** Opening Given information block **

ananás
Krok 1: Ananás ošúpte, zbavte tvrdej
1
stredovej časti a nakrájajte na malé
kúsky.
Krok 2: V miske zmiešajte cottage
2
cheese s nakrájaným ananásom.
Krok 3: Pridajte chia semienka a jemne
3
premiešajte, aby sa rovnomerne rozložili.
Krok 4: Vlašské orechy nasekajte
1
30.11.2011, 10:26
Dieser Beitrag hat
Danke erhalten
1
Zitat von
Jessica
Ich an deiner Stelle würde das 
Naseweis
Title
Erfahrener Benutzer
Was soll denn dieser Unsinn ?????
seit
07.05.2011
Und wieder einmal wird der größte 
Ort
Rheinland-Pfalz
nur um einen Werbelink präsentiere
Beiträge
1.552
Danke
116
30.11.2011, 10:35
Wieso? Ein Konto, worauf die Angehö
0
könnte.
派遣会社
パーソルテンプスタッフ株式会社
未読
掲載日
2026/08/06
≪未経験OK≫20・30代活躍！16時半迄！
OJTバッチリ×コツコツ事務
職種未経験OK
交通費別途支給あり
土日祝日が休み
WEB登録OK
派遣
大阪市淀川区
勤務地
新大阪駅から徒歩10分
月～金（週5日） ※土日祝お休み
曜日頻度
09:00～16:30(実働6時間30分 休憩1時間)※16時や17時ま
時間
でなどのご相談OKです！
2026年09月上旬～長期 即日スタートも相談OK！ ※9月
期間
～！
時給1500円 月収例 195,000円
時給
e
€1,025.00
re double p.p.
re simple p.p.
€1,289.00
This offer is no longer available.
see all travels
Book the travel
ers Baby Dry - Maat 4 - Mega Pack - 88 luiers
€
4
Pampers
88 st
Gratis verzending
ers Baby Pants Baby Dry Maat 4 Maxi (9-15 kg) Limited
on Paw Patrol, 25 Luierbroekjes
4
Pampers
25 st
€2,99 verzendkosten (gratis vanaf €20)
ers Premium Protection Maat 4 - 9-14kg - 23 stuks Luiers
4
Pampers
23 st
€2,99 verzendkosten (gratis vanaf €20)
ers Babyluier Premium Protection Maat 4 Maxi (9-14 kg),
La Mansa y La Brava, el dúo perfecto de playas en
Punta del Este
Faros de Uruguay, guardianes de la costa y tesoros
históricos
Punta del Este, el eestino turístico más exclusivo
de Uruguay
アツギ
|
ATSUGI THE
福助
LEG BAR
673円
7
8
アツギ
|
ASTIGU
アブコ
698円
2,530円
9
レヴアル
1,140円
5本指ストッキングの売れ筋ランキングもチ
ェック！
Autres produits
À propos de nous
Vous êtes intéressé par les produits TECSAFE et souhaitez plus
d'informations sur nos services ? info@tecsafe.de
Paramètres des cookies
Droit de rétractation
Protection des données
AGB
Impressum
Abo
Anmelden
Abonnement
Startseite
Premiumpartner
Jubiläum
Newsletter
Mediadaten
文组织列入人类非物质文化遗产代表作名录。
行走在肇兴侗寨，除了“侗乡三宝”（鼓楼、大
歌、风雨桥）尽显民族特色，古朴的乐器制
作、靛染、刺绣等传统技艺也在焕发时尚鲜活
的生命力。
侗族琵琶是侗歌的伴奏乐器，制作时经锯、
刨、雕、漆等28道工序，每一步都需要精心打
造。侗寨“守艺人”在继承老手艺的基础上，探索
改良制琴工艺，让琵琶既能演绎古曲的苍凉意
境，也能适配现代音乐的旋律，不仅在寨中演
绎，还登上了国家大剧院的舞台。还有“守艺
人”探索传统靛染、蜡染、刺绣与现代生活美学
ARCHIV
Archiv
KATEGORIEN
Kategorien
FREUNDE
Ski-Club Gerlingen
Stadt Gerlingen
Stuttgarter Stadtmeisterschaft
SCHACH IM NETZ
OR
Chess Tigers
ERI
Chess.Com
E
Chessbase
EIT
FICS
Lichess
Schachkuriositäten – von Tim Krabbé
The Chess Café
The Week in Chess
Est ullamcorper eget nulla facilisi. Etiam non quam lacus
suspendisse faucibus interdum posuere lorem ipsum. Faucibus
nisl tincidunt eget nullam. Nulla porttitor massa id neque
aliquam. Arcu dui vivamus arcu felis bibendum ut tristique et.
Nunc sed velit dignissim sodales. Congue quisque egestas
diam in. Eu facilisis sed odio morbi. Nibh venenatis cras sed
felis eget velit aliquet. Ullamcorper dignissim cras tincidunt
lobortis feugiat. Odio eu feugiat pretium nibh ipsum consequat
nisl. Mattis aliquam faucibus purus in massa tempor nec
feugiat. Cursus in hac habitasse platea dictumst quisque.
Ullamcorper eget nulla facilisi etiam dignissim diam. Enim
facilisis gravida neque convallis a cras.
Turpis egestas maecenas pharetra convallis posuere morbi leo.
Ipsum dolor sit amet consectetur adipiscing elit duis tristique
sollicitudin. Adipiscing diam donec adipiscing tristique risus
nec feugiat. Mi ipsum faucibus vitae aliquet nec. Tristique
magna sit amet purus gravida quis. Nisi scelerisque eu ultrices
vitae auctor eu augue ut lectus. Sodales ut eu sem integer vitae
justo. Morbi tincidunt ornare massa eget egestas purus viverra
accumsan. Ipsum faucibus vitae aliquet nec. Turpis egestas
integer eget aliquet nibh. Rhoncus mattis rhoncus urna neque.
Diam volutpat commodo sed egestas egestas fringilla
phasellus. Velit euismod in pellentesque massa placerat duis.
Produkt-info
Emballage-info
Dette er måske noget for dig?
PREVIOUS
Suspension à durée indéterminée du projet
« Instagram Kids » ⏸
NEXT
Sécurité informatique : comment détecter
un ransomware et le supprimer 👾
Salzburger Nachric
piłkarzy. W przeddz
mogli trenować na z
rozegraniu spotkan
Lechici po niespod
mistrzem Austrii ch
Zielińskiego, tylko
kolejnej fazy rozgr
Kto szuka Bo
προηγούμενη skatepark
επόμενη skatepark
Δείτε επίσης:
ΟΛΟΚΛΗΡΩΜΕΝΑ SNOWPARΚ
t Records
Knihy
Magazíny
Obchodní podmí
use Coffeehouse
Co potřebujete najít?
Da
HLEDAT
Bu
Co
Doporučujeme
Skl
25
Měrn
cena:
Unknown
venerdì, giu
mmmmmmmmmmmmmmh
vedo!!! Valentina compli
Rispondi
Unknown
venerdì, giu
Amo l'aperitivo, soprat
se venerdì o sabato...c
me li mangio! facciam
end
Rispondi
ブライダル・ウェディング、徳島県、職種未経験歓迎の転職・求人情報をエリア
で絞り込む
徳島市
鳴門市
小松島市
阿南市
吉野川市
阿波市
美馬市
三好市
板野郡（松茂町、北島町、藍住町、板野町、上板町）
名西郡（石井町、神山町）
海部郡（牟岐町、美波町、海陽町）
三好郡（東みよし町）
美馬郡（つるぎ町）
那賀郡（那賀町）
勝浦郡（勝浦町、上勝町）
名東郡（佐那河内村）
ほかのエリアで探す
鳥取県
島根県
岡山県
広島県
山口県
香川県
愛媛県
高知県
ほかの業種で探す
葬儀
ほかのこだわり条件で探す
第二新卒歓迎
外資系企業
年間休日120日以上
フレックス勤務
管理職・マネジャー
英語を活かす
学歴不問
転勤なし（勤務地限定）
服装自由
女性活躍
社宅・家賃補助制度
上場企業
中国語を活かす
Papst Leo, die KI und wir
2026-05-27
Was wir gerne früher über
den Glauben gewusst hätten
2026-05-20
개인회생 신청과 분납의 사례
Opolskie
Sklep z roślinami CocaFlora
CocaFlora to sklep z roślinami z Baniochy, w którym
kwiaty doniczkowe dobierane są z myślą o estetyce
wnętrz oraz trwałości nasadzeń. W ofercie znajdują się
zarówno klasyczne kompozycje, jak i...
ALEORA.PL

** Closing Given information block **

• What you should do
Check all the records above and select each line where the string "CocaFlora" is found.

• Answer box
Sklep z roślinami CocaFlora
CocaFlora to sklep z roślinami z Baniochy, w którym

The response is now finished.